“Remigrate. » In a single word, the United States Department of Homeland Security caused a small cataclysm on X. Nearly 4.5 million views, more than 5,000 shares and a thousand comments in less than 24 hours. The publication was mainly shared by the Western nationalist and identity spheres. Like the influencer Eva Vlaardingerbroek, who prided herself on being part of the “remigration generation”.
Remigrate.
— Homeland Security (@DHSgov) October 14, 2025
In France, it was Reconquête which widely relayed it. By Éric Zemmour first, by rewriting the word “remigration”originally published in English by the US government.
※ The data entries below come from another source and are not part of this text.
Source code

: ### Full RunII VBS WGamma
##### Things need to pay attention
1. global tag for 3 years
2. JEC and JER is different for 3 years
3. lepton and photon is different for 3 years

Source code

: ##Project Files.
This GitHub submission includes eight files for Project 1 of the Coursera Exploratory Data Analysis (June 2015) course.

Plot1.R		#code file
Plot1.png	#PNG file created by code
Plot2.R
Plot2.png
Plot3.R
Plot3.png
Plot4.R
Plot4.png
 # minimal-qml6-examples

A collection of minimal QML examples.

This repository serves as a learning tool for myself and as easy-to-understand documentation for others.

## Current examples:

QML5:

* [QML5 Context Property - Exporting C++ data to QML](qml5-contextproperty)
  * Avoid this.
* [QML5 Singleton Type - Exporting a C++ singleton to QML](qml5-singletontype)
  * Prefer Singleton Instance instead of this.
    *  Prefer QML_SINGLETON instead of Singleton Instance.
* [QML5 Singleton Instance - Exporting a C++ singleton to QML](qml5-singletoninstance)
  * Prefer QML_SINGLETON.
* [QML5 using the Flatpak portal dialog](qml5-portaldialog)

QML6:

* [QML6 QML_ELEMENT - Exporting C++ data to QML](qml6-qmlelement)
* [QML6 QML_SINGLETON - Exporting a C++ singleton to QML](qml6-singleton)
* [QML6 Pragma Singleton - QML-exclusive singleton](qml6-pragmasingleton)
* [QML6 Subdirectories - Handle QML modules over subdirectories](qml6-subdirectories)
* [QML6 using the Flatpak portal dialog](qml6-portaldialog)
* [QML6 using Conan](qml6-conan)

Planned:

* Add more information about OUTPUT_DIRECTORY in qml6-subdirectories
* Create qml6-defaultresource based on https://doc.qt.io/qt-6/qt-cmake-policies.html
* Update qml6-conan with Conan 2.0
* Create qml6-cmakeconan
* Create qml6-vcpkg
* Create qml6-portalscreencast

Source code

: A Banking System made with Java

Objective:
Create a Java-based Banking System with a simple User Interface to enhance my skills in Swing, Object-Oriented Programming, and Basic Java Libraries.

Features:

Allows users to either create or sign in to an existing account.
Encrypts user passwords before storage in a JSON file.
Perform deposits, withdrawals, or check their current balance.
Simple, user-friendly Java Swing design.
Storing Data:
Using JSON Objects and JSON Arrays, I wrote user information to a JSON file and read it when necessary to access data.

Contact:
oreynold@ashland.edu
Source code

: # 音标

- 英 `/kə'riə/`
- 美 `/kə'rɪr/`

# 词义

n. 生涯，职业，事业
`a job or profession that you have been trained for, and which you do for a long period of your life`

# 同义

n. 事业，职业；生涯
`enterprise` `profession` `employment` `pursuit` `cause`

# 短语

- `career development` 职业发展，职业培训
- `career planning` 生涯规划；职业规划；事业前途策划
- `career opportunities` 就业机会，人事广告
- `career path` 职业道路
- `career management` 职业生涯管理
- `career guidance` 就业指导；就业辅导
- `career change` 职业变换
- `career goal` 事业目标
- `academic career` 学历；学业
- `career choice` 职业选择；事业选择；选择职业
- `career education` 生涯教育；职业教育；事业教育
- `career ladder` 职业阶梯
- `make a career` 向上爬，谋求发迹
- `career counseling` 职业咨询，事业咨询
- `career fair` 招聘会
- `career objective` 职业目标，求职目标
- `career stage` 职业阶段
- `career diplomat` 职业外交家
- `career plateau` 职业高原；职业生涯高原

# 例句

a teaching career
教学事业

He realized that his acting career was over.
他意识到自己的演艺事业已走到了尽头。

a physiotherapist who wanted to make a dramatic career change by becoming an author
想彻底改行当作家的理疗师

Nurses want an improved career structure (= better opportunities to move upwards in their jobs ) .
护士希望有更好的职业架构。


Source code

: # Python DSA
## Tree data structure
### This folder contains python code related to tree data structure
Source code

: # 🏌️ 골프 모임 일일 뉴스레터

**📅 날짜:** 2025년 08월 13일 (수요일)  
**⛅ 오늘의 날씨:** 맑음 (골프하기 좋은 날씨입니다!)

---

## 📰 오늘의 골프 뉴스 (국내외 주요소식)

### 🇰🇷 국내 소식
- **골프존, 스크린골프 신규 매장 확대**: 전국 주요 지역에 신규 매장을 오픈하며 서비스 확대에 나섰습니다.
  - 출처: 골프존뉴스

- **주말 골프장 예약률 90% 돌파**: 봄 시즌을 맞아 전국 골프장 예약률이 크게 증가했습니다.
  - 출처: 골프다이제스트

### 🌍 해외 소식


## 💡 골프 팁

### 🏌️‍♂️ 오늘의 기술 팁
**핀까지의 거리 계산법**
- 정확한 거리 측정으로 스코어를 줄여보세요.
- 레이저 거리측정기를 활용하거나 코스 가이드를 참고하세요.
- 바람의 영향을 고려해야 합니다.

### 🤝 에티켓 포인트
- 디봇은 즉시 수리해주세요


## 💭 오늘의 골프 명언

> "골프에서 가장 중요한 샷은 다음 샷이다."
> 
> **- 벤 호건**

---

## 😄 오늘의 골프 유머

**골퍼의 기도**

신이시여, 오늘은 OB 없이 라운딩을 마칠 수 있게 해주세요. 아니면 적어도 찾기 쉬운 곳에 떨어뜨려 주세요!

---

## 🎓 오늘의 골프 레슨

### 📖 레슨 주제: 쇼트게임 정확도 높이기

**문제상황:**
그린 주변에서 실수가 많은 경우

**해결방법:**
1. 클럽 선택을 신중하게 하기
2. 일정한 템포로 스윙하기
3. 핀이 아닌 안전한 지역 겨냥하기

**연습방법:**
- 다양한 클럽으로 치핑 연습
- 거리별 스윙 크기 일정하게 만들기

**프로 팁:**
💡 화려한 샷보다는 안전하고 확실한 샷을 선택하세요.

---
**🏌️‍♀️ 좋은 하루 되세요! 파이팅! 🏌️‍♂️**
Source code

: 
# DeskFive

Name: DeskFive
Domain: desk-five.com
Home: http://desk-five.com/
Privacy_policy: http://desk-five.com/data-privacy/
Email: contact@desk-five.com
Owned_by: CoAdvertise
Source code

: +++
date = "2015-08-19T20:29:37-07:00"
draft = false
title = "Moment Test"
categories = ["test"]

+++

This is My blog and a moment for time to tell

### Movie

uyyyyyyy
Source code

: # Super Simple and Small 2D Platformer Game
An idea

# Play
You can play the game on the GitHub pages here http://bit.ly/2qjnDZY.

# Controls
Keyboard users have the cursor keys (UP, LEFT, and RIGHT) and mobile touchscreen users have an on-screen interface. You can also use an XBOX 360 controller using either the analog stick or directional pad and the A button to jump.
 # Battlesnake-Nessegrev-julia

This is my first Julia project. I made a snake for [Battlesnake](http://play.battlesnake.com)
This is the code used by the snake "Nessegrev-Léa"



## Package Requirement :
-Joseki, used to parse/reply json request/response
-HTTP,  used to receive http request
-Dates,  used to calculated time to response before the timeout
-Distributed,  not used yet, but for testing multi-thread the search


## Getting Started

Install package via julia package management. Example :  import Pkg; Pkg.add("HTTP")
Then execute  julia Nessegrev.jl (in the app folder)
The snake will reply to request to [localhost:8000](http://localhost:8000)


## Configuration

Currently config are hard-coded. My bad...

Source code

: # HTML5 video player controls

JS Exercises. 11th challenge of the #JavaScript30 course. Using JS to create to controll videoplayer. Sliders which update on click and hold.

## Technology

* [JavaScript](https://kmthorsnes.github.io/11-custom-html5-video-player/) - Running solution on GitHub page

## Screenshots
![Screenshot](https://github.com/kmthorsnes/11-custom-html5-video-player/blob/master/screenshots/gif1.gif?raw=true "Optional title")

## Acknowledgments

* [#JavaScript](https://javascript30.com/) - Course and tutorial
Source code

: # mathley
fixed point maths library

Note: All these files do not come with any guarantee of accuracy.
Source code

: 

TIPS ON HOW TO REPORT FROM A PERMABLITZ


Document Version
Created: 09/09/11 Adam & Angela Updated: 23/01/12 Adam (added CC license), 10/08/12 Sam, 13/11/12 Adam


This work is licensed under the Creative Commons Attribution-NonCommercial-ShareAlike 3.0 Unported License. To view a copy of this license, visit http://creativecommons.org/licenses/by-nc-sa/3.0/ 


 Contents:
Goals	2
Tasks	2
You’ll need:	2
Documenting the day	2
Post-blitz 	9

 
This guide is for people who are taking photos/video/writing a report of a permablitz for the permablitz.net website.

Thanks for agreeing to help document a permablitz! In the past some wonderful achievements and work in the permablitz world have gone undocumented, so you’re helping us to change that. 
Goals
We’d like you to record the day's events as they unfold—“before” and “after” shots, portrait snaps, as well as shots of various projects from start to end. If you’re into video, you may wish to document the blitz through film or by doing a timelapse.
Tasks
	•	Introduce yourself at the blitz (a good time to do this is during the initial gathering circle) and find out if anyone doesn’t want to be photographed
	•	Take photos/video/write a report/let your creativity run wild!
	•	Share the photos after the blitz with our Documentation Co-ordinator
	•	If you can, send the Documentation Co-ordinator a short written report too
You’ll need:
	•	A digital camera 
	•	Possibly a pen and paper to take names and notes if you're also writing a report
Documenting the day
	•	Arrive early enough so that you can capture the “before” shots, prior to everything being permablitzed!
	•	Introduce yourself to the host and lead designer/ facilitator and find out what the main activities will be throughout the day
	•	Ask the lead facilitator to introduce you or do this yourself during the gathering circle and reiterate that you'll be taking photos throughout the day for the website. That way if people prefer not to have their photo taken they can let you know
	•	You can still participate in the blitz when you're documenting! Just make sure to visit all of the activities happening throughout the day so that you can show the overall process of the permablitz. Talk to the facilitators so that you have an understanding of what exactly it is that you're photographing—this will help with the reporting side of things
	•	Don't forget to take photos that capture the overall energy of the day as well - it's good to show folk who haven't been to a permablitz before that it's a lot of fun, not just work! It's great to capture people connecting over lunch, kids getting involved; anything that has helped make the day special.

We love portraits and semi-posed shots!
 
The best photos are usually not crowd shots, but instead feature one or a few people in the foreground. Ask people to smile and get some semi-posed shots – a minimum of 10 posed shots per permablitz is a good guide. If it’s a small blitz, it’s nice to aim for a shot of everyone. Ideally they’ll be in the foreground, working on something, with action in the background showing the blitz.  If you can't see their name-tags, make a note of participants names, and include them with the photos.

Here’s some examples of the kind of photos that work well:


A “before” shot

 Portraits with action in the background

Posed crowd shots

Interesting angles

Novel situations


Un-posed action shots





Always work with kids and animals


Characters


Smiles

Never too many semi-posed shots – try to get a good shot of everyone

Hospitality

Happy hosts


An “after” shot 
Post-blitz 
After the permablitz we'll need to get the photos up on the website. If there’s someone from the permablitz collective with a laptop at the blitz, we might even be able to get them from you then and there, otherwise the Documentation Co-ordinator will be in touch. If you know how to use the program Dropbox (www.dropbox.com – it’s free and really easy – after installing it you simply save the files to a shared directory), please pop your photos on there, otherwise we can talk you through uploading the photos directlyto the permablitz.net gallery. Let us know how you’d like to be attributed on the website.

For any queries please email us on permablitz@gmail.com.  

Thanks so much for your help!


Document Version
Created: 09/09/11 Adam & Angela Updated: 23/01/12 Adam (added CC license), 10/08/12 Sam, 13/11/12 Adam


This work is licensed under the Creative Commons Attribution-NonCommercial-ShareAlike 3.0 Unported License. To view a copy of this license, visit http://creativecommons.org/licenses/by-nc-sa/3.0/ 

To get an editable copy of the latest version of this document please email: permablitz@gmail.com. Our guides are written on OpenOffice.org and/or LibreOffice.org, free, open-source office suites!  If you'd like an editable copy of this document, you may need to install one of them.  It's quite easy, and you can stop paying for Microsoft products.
Then by Hilaire Bouyé, president of Génération Zemmour and former candidate in the legislative by-election for the second constituency of Paris, who added: “We will be the generation of remigration! »
Remigration. https://t.co/TvaJYdliFG
— Eric Zemmour (@ZemmourEric) October 15, 2025
Protesters calling for “remigration” to the West
This word appeared in the 1980s-1990s in identity circles and became popular in the 2010s. First a slogan carried by activists, it became a project for certain right-wing political parties. In common parlance, it refers to the action of sending back to their country of origin immigrants, often from outside Europe, who have committed offenses or crimes in the host country.
In a growing number of Western societies, faced with massive immigration, activists and demonstrators brandish this word as a mode of action aimed at public authorities. In the United Kingdom, for example, mobilizations were organized this summer to demand the “remigration” migrants housed in asylum hotels and suspected of sexually assaulting young British women.